Task directions:
With pictures left out, write out exactly every line from the start of the data through the one that contains "- *Linguaggi funzionali*".

══ Record set ══

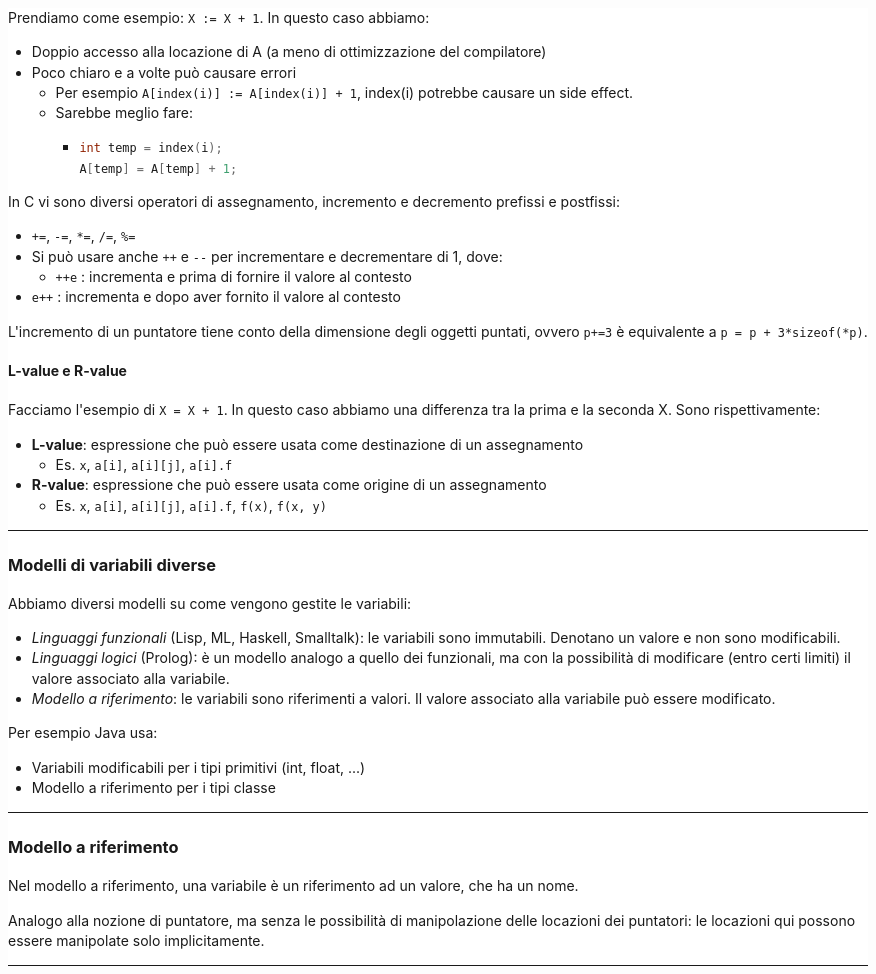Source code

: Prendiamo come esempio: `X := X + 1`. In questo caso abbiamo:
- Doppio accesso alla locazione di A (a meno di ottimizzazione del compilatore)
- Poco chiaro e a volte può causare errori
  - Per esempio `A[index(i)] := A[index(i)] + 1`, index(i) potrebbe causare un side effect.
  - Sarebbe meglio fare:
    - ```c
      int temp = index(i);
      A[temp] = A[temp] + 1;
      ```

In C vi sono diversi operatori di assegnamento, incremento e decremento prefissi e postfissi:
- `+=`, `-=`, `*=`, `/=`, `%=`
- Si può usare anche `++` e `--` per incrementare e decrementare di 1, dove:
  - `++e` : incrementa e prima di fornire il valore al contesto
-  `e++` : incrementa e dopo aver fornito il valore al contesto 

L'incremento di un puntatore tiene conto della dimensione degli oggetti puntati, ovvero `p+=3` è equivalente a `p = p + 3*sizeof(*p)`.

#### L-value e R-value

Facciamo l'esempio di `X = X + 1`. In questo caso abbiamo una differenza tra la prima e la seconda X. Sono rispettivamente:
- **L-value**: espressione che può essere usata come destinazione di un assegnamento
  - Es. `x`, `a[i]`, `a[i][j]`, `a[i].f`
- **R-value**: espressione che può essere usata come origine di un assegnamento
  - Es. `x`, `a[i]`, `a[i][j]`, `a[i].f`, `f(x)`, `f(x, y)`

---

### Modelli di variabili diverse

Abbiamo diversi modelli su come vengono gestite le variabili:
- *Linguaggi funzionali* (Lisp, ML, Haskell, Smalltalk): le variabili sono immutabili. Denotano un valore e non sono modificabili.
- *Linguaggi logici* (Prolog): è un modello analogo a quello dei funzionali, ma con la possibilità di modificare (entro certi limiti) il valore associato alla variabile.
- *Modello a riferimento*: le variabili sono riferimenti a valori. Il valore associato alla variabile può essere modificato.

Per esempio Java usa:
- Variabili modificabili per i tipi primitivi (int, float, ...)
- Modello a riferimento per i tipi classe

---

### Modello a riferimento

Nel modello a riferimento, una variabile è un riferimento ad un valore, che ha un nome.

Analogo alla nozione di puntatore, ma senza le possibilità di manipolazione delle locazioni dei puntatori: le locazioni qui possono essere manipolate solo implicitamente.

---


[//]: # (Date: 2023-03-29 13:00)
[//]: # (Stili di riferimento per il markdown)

═══

The completed task:
Source code

: Prendiamo come esempio: `X := X + 1`. In questo caso abbiamo:
- Doppio accesso alla locazione di A (a meno di ottimizzazione del compilatore)
- Poco chiaro e a volte può causare errori
  - Per esempio `A[index(i)] := A[index(i)] + 1`, index(i) potrebbe causare un side effect.
  - Sarebbe meglio fare:
    - ```c
      int temp = index(i);
      A[temp] = A[temp] + 1;
      ```

In C vi sono diversi operatori di assegnamento, incremento e decremento prefissi e postfissi:
- `+=`, `-=`, `*=`, `/=`, `%=`
- Si può usare anche `++` e `--` per incrementare e decrementare di 1, dove:
  - `++e` : incrementa e prima di fornire il valore al contesto
-  `e++` : incrementa e dopo aver fornito il valore al contesto 

L'incremento di un puntatore tiene conto della dimensione degli oggetti puntati, ovvero `p+=3` è equivalente a `p = p + 3*sizeof(*p)`.

#### L-value e R-value

Facciamo l'esempio di `X = X + 1`. In questo caso abbiamo una differenza tra la prima e la seconda X. Sono rispettivamente:
- **L-value**: espressione che può essere usata come destinazione di un assegnamento
  - Es. `x`, `a[i]`, `a[i][j]`, `a[i].f`
- **R-value**: espressione che può essere usata come origine di un assegnamento
  - Es. `x`, `a[i]`, `a[i][j]`, `a[i].f`, `f(x)`, `f(x, y)`

---

### Modelli di variabili diverse

Abbiamo diversi modelli su come vengono gestite le variabili:
- *Linguaggi funzionali* (Lisp, ML, Haskell, Smalltalk): le variabili sono immutabili. Denotano un valore e non sono modificabili.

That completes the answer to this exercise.